The entries must be restated exactly as written.

------------------------------------------------------------------------

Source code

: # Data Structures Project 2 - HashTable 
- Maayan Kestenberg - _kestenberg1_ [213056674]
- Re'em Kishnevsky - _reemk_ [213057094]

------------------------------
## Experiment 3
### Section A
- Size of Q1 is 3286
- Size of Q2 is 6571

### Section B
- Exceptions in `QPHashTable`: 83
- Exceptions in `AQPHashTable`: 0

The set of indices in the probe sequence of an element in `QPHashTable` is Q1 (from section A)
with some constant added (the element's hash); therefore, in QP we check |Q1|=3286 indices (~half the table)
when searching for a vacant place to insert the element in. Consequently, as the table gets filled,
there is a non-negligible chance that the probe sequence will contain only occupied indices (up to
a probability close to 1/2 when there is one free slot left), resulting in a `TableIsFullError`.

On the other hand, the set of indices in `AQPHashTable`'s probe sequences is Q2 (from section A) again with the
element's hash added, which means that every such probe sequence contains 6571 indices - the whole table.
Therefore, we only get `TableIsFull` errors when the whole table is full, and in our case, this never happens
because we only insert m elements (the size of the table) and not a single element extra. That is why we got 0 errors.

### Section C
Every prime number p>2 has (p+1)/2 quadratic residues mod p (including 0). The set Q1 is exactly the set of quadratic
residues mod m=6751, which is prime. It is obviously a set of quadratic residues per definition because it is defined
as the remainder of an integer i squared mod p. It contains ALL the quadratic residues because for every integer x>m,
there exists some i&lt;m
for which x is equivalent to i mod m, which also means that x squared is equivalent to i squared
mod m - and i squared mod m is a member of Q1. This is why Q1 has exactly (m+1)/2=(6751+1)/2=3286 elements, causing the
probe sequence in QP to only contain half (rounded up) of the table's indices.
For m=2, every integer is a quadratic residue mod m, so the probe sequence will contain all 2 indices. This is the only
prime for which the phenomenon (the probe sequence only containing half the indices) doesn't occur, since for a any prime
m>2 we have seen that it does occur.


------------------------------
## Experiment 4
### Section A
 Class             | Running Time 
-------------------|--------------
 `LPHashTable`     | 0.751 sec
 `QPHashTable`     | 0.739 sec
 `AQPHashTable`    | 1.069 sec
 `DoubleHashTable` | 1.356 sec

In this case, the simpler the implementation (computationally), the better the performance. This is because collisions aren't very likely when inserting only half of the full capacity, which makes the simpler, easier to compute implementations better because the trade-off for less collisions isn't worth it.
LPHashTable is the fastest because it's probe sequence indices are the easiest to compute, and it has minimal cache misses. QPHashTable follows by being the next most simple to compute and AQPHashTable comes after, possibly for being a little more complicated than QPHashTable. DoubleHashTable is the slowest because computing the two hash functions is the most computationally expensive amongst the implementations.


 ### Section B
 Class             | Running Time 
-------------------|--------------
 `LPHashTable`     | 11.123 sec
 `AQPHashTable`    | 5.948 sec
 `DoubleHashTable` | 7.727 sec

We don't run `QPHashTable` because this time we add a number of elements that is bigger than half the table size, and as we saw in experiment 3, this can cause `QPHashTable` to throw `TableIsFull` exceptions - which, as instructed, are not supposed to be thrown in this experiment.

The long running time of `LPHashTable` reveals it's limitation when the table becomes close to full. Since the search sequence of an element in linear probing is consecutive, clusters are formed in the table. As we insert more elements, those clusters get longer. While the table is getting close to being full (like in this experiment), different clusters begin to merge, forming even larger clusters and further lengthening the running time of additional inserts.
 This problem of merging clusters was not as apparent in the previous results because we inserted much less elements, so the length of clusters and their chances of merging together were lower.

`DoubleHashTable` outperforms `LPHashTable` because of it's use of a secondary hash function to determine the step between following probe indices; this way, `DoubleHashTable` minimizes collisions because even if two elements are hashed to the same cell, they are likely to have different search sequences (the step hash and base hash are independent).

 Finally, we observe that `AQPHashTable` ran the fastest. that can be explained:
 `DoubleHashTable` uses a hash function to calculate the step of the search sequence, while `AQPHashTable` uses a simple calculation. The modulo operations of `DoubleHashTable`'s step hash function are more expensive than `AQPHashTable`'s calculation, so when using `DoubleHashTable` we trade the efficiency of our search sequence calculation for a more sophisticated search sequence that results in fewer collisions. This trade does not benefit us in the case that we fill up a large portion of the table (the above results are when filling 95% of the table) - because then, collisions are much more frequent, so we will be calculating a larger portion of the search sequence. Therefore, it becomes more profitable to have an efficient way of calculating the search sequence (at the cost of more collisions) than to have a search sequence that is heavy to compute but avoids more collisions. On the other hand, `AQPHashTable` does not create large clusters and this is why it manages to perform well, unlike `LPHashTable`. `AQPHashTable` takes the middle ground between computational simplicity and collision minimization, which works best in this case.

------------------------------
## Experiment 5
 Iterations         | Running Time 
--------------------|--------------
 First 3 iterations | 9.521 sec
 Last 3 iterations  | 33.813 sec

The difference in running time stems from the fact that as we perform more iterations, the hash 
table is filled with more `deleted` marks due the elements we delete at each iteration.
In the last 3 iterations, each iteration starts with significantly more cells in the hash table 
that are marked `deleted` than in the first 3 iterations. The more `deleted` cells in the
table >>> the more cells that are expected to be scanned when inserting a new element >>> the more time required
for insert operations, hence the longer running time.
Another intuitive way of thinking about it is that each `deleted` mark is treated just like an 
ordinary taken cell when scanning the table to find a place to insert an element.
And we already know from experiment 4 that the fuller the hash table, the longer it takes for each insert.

------------------------------------------------------------------------

TASK RESPONSE:
Source code

: # Data Structures Project 2 - HashTable 
- Maayan Kestenberg - _kestenberg1_ [213056674]
- Re'em Kishnevsky - _reemk_ [213057094]

------------------------------
## Experiment 3
### Section A
- Size of Q1 is 3286
- Size of Q2 is 6571

### Section B
- Exceptions in `QPHashTable`: 83
- Exceptions in `AQPHashTable`: 0

The set of indices in the probe sequence of an element in `QPHashTable` is Q1 (from section A)
with some constant added (the element's hash); therefore, in QP we check |Q1|=3286 indices (~half the table)
when searching for a vacant place to insert the element in. Consequently, as the table gets filled,
there is a non-negligible chance that the probe sequence will contain only occupied indices (up to
a probability close to 1/2 when there is one free slot left), resulting in a `TableIsFullError`.

On the other hand, the set of indices in `AQPHashTable`'s probe sequences is Q2 (from section A) again with the
element's hash added, which means that every such probe sequence contains 6571 indices - the whole table.
Therefore, we only get `TableIsFull` errors when the whole table is full, and in our case, this never happens
because we only insert m elements (the size of the table) and not a single element extra. That is why we got 0 errors.

### Section C
Every prime number p>2 has (p+1)/2 quadratic residues mod p (including 0). The set Q1 is exactly the set of quadratic
residues mod m=6751, which is prime. It is obviously a set of quadratic residues per definition because it is defined
as the remainder of an integer i squared mod p. It contains ALL the quadratic residues because for every integer x>m,
there exists some i&lt;m
for which x is equivalent to i mod m, which also means that x squared is equivalent to i squared
mod m - and i squared mod m is a member of Q1. This is why Q1 has exactly (m+1)/2=(6751+1)/2=3286 elements, causing the
probe sequence in QP to only contain half (rounded up) of the table's indices.
For m=2, every integer is a quadratic residue mod m, so the probe sequence will contain all 2 indices. This is the only
prime for which the phenomenon (the probe sequence only containing half the indices) doesn't occur, since for a any prime
m>2 we have seen that it does occur.


------------------------------
## Experiment 4
### Section A
 Class             | Running Time 
-------------------|--------------
 `LPHashTable`     | 0.751 sec
 `QPHashTable`     | 0.739 sec
 `AQPHashTable`    | 1.069 sec
 `DoubleHashTable` | 1.356 sec

In this case, the simpler the implementation (computationally), the better the performance. This is because collisions aren't very likely when inserting only half of the full capacity, which makes the simpler, easier to compute implementations better because the trade-off for less collisions isn't worth it.
LPHashTable is the fastest because it's probe sequence indices are the easiest to compute, and it has minimal cache misses. QPHashTable follows by being the next most simple to compute and AQPHashTable comes after, possibly for being a little more complicated than QPHashTable. DoubleHashTable is the slowest because computing the two hash functions is the most computationally expensive amongst the implementations.


 ### Section B
 Class             | Running Time 
-------------------|--------------
 `LPHashTable`     | 11.123 sec
 `AQPHashTable`    | 5.948 sec
 `DoubleHashTable` | 7.727 sec

We don't run `QPHashTable` because this time we add a number of elements that is bigger than half the table size, and as we saw in experiment 3, this can cause `QPHashTable` to throw `TableIsFull` exceptions - which, as instructed, are not supposed to be thrown in this experiment.

The long running time of `LPHashTable` reveals it's limitation when the table becomes close to full. Since the search sequence of an element in linear probing is consecutive, clusters are formed in the table. As we insert more elements, those clusters get longer. While the table is getting close to being full (like in this experiment), different clusters begin to merge, forming even larger clusters and further lengthening the running time of additional inserts.
 This problem of merging clusters was not as apparent in the previous results because we inserted much less elements, so the length of clusters and their chances of merging together were lower.

`DoubleHashTable` outperforms `LPHashTable` because of it's use of a secondary hash function to determine the step between following probe indices; this way, `DoubleHashTable` minimizes collisions because even if two elements are hashed to the same cell, they are likely to have different search sequences (the step hash and base hash are independent).

 Finally, we observe that `AQPHashTable` ran the fastest. that can be explained:
 `DoubleHashTable` uses a hash function to calculate the step of the search sequence, while `AQPHashTable` uses a simple calculation. The modulo operations of `DoubleHashTable`'s step hash function are more expensive than `AQPHashTable`'s calculation, so when using `DoubleHashTable` we trade the efficiency of our search sequence calculation for a more sophisticated search sequence that results in fewer collisions. This trade does not benefit us in the case that we fill up a large portion of the table (the above results are when filling 95% of the table) - because then, collisions are much more frequent, so we will be calculating a larger portion of the search sequence. Therefore, it becomes more profitable to have an efficient way of calculating the search sequence (at the cost of more collisions) than to have a search sequence that is heavy to compute but avoids more collisions. On the other hand, `AQPHashTable` does not create large clusters and this is why it manages to perform well, unlike `LPHashTable`. `AQPHashTable` takes the middle ground between computational simplicity and collision minimization, which works best in this case.

------------------------------
## Experiment 5
 Iterations         | Running Time 
--------------------|--------------
 First 3 iterations | 9.521 sec
 Last 3 iterations  | 33.813 sec

The difference in running time stems from the fact that as we perform more iterations, the hash 
table is filled with more `deleted` marks due the elements we delete at each iteration.
In the last 3 iterations, each iteration starts with significantly more cells in the hash table 
that are marked `deleted` than in the first 3 iterations. The more `deleted` cells in the
table >>> the more cells that are expected to be scanned when inserting a new element >>> the more time required
for insert operations, hence the longer running time.
Another intuitive way of thinking about it is that each `deleted` mark is treated just like an 
ordinary taken cell when scanning the table to find a place to insert an element.
And we already know from experiment 4 that the fuller the hash table, the longer it takes for each insert.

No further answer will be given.